Jared Richardson

Duke Blue Devils
- Position: Wide receiver
- Class: Senior

Personal information
- Listed height: 6 ft 2 in (1.88 m)
- Listed weight: 220 lb (100 kg)

Career information
- High school: Bethlehem Catholic (Bethlehem, Pennsylvania)
- College: Penn (2022–2025); Duke (2026–present);

Awards and highlights
- 2× First-team All-Ivy League (2023, 2025); Second-team All-Ivy League (2024);
- Stats at ESPN

= Jared Richardson =

American football player

Jared Richardson is an American football wide receiver for the Duke Blue Devils. He previously played for the Penn Quakers.

==Early life==
Richardson grew up in effort, Pennsylvania and attended Bethlehem Catholic High School, where he played basketball and football. He became the Golden Hawks' starting quarterback going into his sophomore season and completed 120 of 218 pass attempts for 1,543 yards with 11 touchdowns and nine interceptions. As a senior, Richardson passed for 1,317 yards with nine touchdowns and four interceptions and also rushed for 534 yards and six touchdowns. He committed to play college football at Penn.

==College career==
Richardson played in four games during his freshman season as he transitioned from quarterback to wide receiver.

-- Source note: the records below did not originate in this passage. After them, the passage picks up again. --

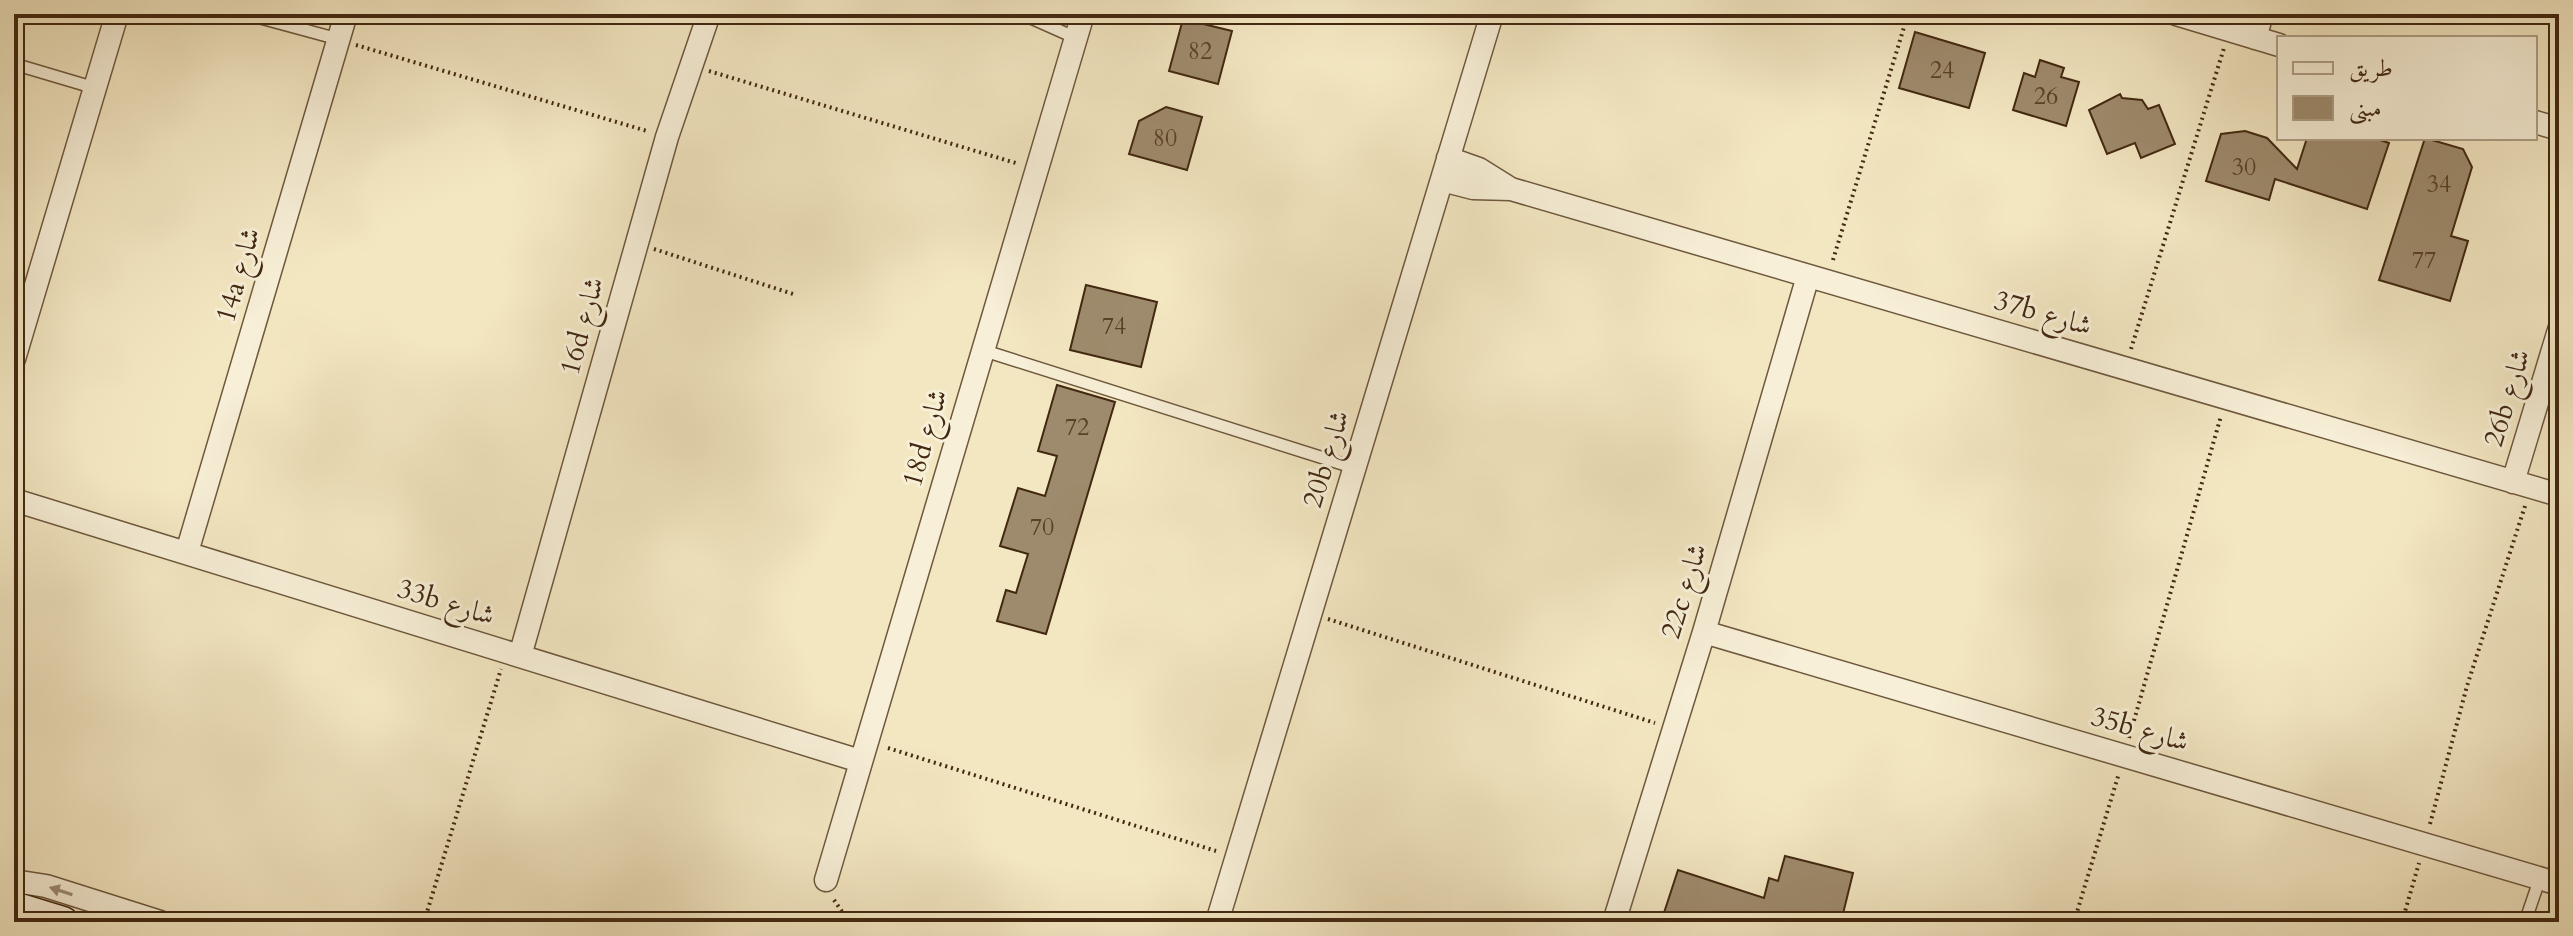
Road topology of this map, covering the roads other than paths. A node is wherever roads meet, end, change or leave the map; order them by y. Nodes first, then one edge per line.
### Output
1 (117, 14) edge
2 (246, 14) edge
3 (346, 14) edge
4 (709, 14) edge
5 (1022, 14) edge
6 (1083, 14) edge
7 (1492, 14) edge
8 (2176, 14) edge
9 (2262, 14) edge
10 (1076, 38) junction
11 (2255, 38) junction
12 (338, 39) junction
13 (2277, 44) edge
14 (14, 64) edge
15 (95, 88) junction
16 (2537, 123) edge
17 (2559, 129) edge
18 (1448, 158) junction
19 (1442, 180) junction
20 (1511, 189) junction
21 (1818, 278) junction
22 (2559, 330) edge
23 (982, 350) junction
24 (14, 359) edge
25 (1355, 468) junction
26 (2522, 485) junction
27 (2559, 495) edge
28 (14, 500) edge
29 (187, 552) junction
30 (1704, 632) junction
31 (513, 654) junction
32 (864, 751) junction
33 (826, 880) dead end
34 (14, 881) edge
35 (2549, 881) edge
36 (14, 907) edge
37 (63, 922) edge
38 (160, 922) edge
39 (1217, 922) edge
40 (1614, 922) edge
41 (2525, 922) edge

1 - 15 street
2 - 12 lane
3 - 12 street, 14a شارع
4 - 31 street, 16d شارع
5 - 10 lane
6 - 10 street, 18d شارع
7 - 18 street, 20b شارع
8 - 11 street
9 - 11 street
10 - 23 street, 18d شارع
11 - 13 street
12 - 29 street, 14a شارع
14 - 15 lane
15 - 24 street
16 - 17 street
18 - 19 street, 20b شارع
18 - 20 street, 37b شارع
19 - 20 street, 37b شارع
19 - 25 street, 20b شارع
20 - 21 street, 37b شارع
21 - 26 street, 37b شارع
21 - 30 street, 22c شارع
22 - 26 street, 26b شارع
23 - 25 lane
23 - 32 street, 18d شارع
25 - 39 street, 20b شارع
26 - 27 street, 37b شارع
28 - 29 street, 33b شارع
29 - 31 street, 33b شارع
30 - 35 street, 35b شارع
30 - 40 street, 22c شارع
31 - 32 street, 33b شارع
32 - 33 street, 18d شارع
38 -> 34 street
35 - 41 lane
36 - 37 street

He became a starter entering his sophomore season and was named first-team All-Ivy League after finishing the year with 67 receptions for 788 yards and eight touchdowns, all of which were second in the conference. Richardson caught 46 passes for 684 yards and seven touchdowns as a junior and was named second-team All-Ivy League. He was named first-team All-Ivy League a second time as a senior after catching 80 passes for 1,033 yards with 12 touchdown receptions. After the end of the season Richardson entered the NCAA transfer portal.

Richardson transferred to Duke for his final season of collegiate eligibility.